Editor’s notes: By 2020, the Fast-Track strategy is aiming to reduce new HIV infections to 200 000 per year.  There is increasing recognition that if we are to succeed, we will need to do much more than simply putting people onto HIV treatment.  Despite the massive impact of ART on infectiousness, the decline in new infections at the community level is still not fast enough, even in countries like Botswana (see above) where 90-90-90 has almost been reached.  Renewed enthusiasm for primary prevention has also followed key trials of biomedical prevention tools including voluntary medical male circumcision and ARV-based prevention.  It is all too easy for us to forget the crucial role that condoms have played from the early days of the epidemic.  More recently, with HIV seen as a less terrifying infection, many programmes suffer from “condom fatigue”.  So it is good to see papers on the key importance of condoms as well as perspectives on how they are perceived by young men.

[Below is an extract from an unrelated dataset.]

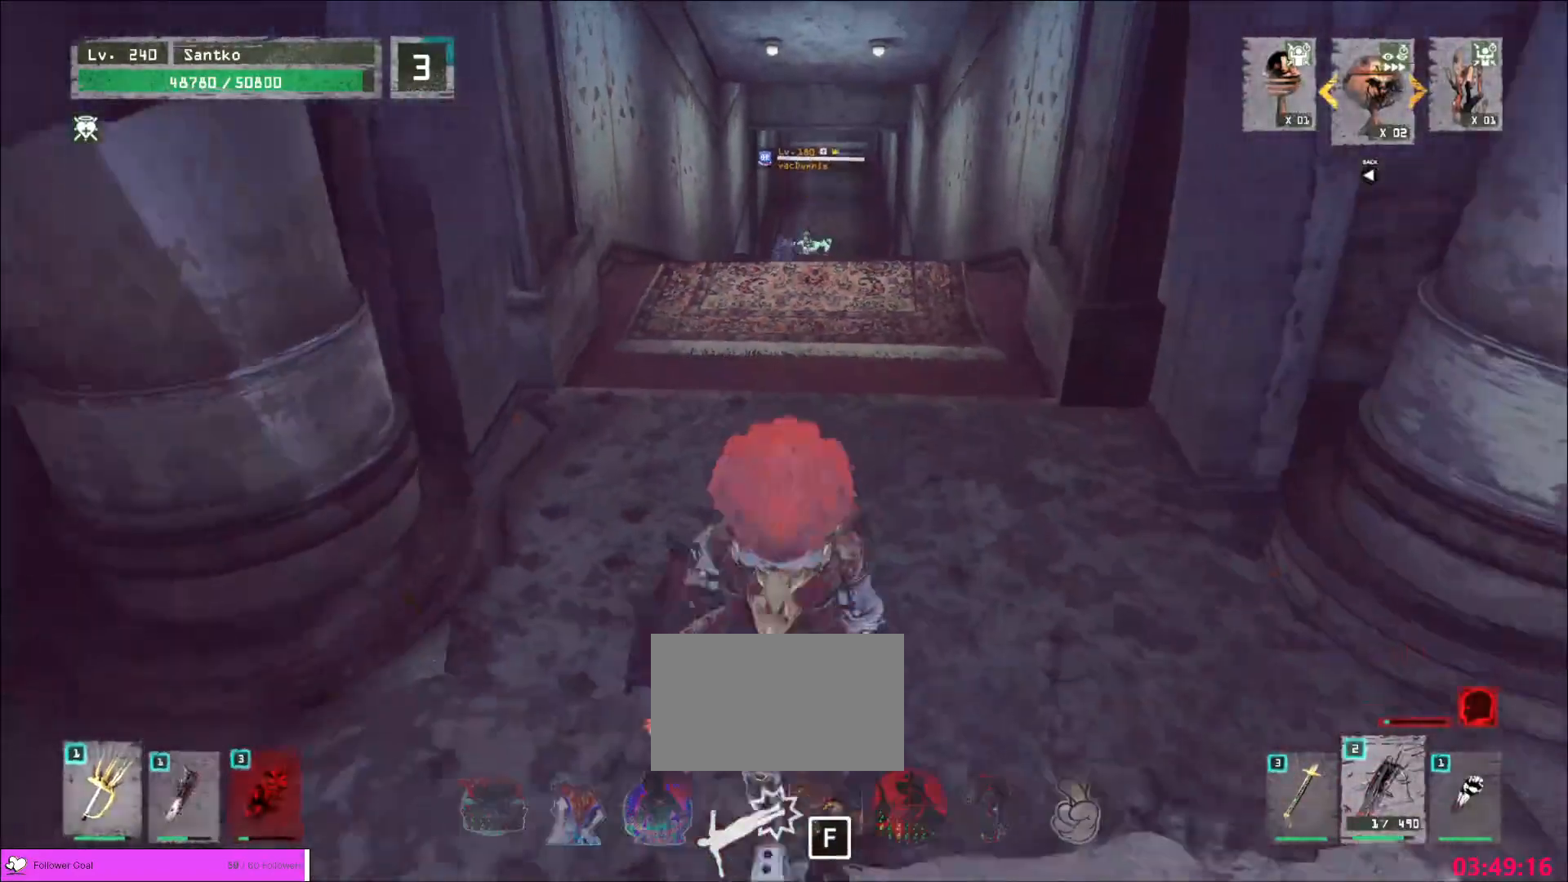
Gameplay with keyboard and mouse; each line is a JSON object with the keys and mouse buttons held at the frame after it. "events" lists presses ("down") and releases ("up") of "1", "2", "3", "4", "5", "a", "alt", "b", "c", "ctrl", "d", "e", "f", "g", "q", "r", "s", "shift", "space", "t", "tab", "v", "w", "x", "z", "mouse_left", "mouse_wheel", "mouse_right", "mouse_mb4" and "mouse_mb5" between this image and that frame as [ms after this image, input, new state], when the widget could be followed in between. "mouse_left", "mouse_wheel", "mouse_right", "mouse_mb4", "mouse_mb5" = the "left", "wheel", "right", "mb4", "mb5" buttons of the "mouse" list. No other keys are recorded. "wheel" means that the mouse wheel is clicked or scrolled. Not read: mouse_move.
{"keys": ["1", "d", "w"], "mouse": [], "events": [[80, "1", "down"], [120, "1", "up"], [320, "s", "up"], [400, "d", "down"], [440, "w", "down"], [480, "1", "down"]]}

The magic of ARVs does not end with treatment.  We are finally moving to wider use of pre-exposure prophylaxis (PrEP).  There is no doubt that PrEP works when taken, but there are still plenty of questions for policy-makers about how to adopt it whole-heartedly into their national strategic plans and for financiers about how to pay for it.  Papers this month cover a range of experiences with PrEP from the US, where the huge majority of PrEP users still live, to Europe and Australia, where policies are finally moving towards wider use.  Long acting PrEP remains a key objective for many, as it might improve regular adherence, which has proved the Achilles’ heel of oral and topical PrEP in several of the large studies.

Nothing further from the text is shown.